What to work on —
Arrange all the records as a numbered list, omitting blank lines and leaving out the pictures.

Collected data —

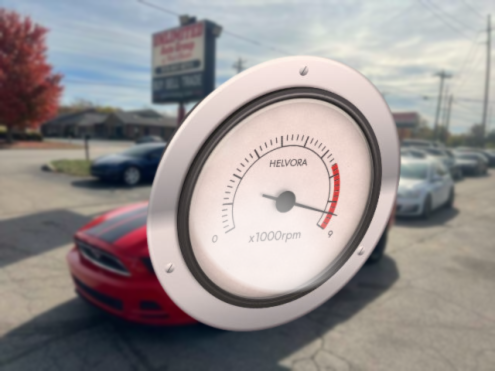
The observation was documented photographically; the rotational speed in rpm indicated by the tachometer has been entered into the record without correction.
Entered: 8400 rpm
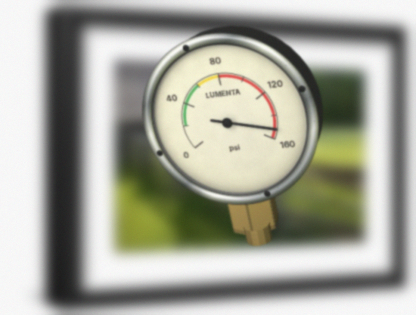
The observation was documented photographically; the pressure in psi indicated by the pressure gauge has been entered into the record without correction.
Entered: 150 psi
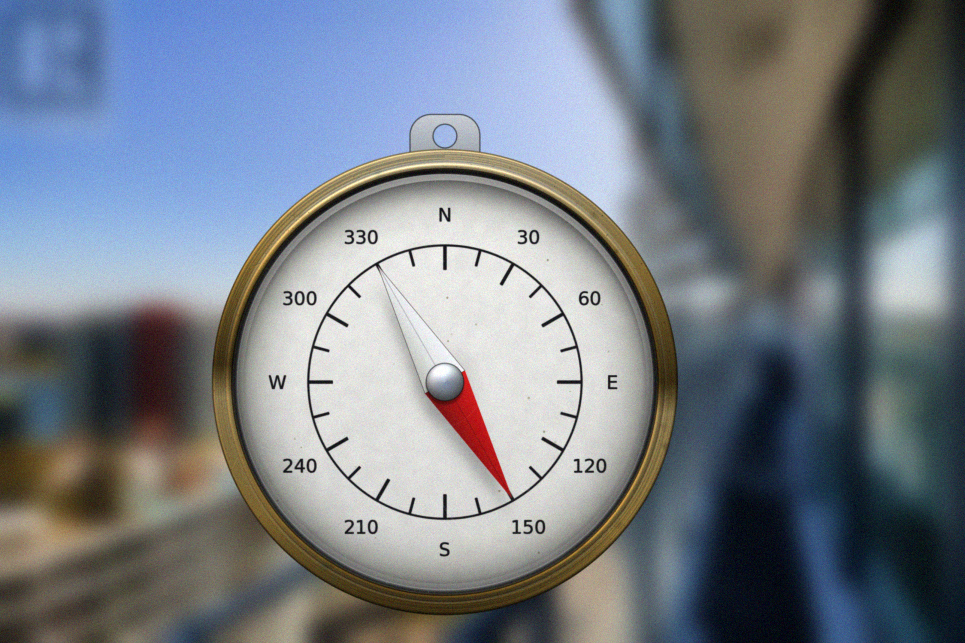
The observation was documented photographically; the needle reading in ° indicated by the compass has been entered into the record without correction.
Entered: 150 °
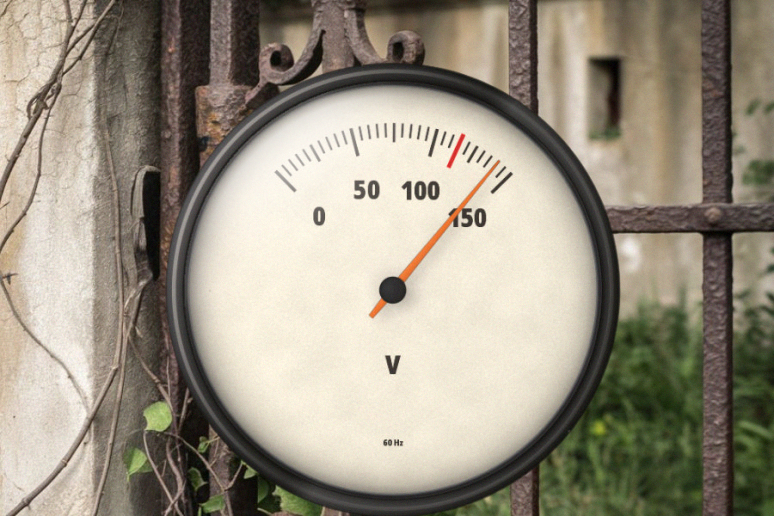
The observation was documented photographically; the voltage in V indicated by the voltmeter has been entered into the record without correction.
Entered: 140 V
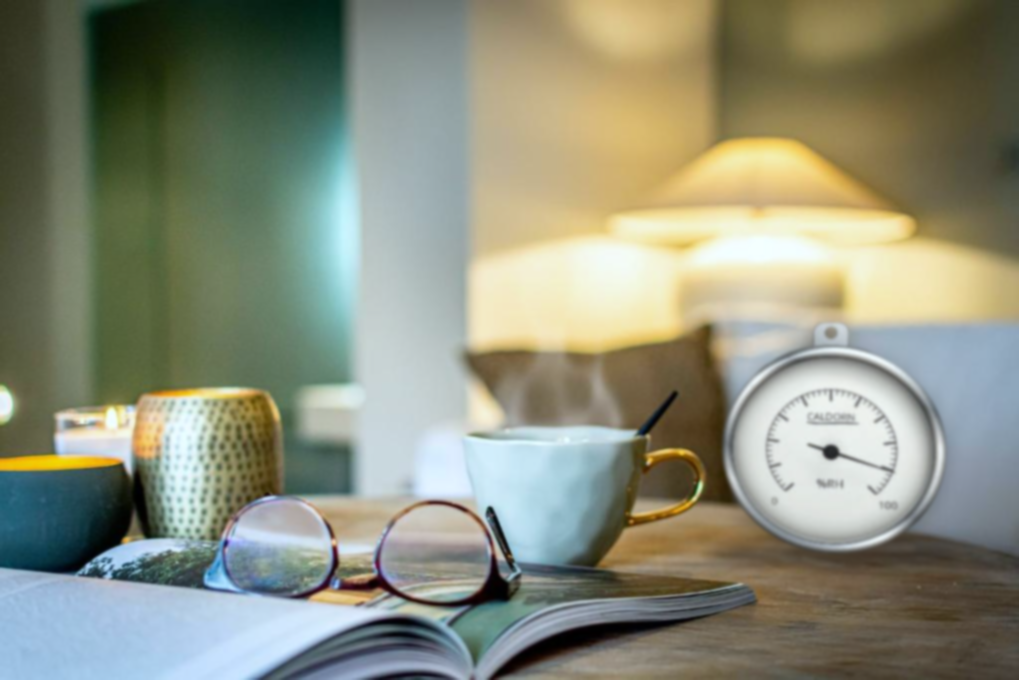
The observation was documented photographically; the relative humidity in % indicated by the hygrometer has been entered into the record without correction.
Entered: 90 %
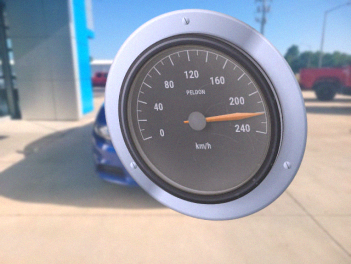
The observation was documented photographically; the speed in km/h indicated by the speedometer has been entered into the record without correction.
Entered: 220 km/h
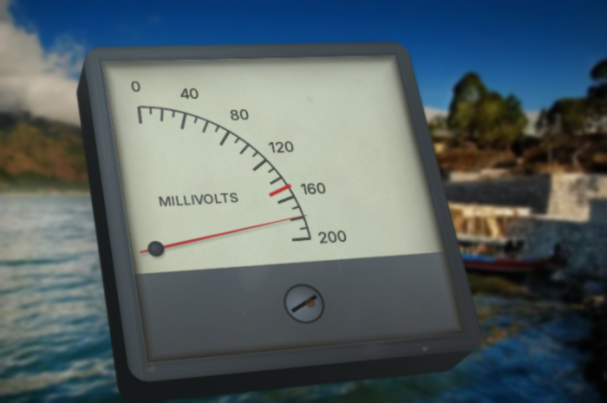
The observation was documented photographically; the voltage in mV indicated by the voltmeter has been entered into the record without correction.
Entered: 180 mV
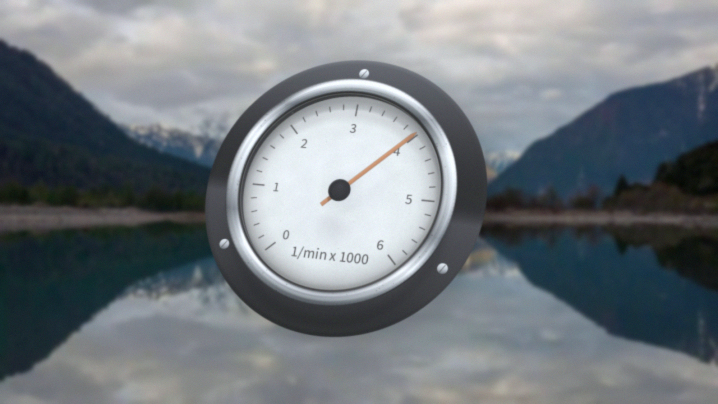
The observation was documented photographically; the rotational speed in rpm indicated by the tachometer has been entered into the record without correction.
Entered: 4000 rpm
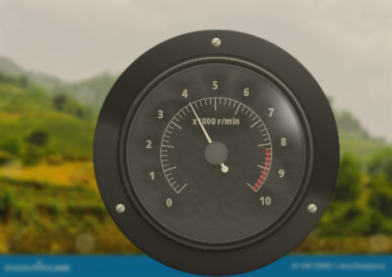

Task response —
1. The observation was documented photographically; the rotational speed in rpm indicated by the tachometer has been entered into the record without correction.
2. Entered: 8400 rpm
3. The observation was documented photographically; the pressure in psi indicated by the pressure gauge has been entered into the record without correction.
4. Entered: 150 psi
5. The observation was documented photographically; the needle reading in ° indicated by the compass has been entered into the record without correction.
6. Entered: 150 °
7. The observation was documented photographically; the voltage in V indicated by the voltmeter has been entered into the record without correction.
8. Entered: 140 V
9. The observation was documented photographically; the relative humidity in % indicated by the hygrometer has been entered into the record without correction.
10. Entered: 90 %
11. The observation was documented photographically; the speed in km/h indicated by the speedometer has been entered into the record without correction.
12. Entered: 220 km/h
13. The observation was documented photographically; the voltage in mV indicated by the voltmeter has been entered into the record without correction.
14. Entered: 180 mV
15. The observation was documented photographically; the rotational speed in rpm indicated by the tachometer has been entered into the record without correction.
16. Entered: 4000 rpm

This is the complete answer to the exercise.